There are the guns, the dogs, the training, proper and warm hunting gear, building a blind, maybe a boat … you see where I’m going.
And, if you finally have all these ingredients and your hunting permit, you still must hope for the absolute dreariest, coldest dawning-day ever to bring those ducks farther south and onto that lake, into your gun sights.
All for that daily bag limit of four ducks.
I was fortunate to be the recipient of those ducks, and I learned how to make a mean Duck a l’Orange and fabulous duck gumbo.
When the hunter went this way and I went that way, he got the guns, the dog and the beer keg. And I got the kids.
So, I write about the duck hunters’ code from a second-hand perspective.
I also write from a legal perspective, as someone who closely observes and reflects activity within our federal court system in north Mississippi.
The courthouse guys were surprised that I got interested in this story, when these seven young men were hauled into the Oxford courtroom to face up to a dozen counts, each carrying up to six months in prison and a $15,000 fine.

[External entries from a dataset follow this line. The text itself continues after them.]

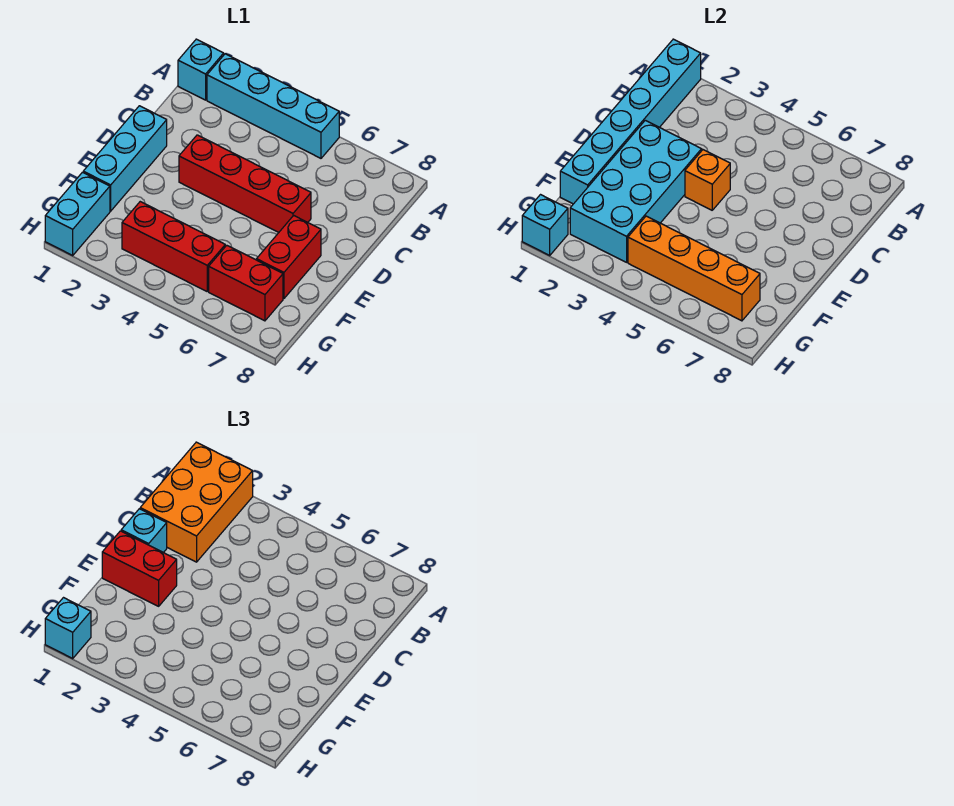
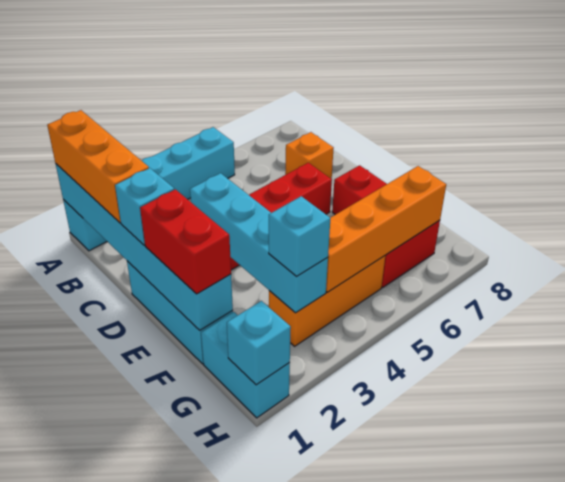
orange brick A1:C2 level 3 -> orange brick A1:C1 level 3
cyan brick D2:G3 level 2 -> cyan brick D3:G3 level 2
orange brick D4 level 2 -> orange brick C7 level 1
red brick E1:E2 level 3 -> red brick E1:F1 level 3
red brick G3:G5 level 1 -> orange brick G3:G5 level 1
cyan brick H1 level 3 -> cyan brick G3 level 3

Oh, last August, they all looked like frat boys in their khaki pants, Oxford-cloth shirts and fashionable sunglasses.
They exchanged pleasantries with each other and smiled across the courtroom at their lawyers, more appropriately dressed for the occasion.
They must have thought somebody was just going to say, “Now, boys will be boys. Go, and sin no more.”
But when it was all said and done this week, Magistrate Sanders – whom I understand is a duck hunter, too – lowered the boom on them.
They all got substantial monetary fines. They will not be hunting even barn rats during their supervised probations, some as long as two years.
And they won’t be going to anybody’s hunting camps, either.
Guys, it’s going to be a long couple of winters, but it seems you may have been out there at the duck camp for reasons other than the challenge of the hunt.
It’s a lesson for everybody else who thinks they will get away with something like this.